▸ **Exercise prompt**
Images do not belong in the copy; retype the rest of the entries below exactly.

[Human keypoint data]
━━━━━━
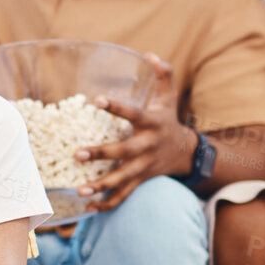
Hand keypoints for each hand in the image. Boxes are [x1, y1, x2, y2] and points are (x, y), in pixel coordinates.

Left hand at [77, 55, 196, 209]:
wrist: (186, 153)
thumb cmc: (168, 121)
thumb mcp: (168, 98)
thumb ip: (163, 75)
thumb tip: (150, 54)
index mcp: (151, 124)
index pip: (132, 113)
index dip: (116, 107)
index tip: (97, 99)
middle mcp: (146, 147)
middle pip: (123, 152)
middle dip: (101, 154)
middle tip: (77, 154)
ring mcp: (143, 167)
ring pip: (122, 180)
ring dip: (101, 186)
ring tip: (80, 191)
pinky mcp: (140, 181)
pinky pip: (124, 196)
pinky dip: (108, 204)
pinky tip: (89, 209)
━━━━━━
▸ **Solution**
Hand keypoints for each hand in the image. Boxes are [x1, y1, x2, y2] and points are (x, y), in pixel coordinates.

Left hand at [77, 55, 196, 209]:
wrist: (186, 153)
thumb cmc: (168, 121)
thumb mcp: (168, 98)
thumb ip: (163, 75)
thumb tip: (150, 54)
index mcp: (151, 124)
index pip: (132, 113)
index dip: (116, 107)
index tip: (97, 99)
middle mcp: (146, 147)
middle pip: (123, 152)
middle dip: (101, 154)
middle tip: (77, 154)
ring mcp: (143, 167)
ring pip: (122, 180)
ring dip: (101, 186)
ring tip: (80, 191)
pinky mcp: (140, 181)
pinky pip: (124, 196)
pinky dip: (108, 204)
pinky tip: (89, 209)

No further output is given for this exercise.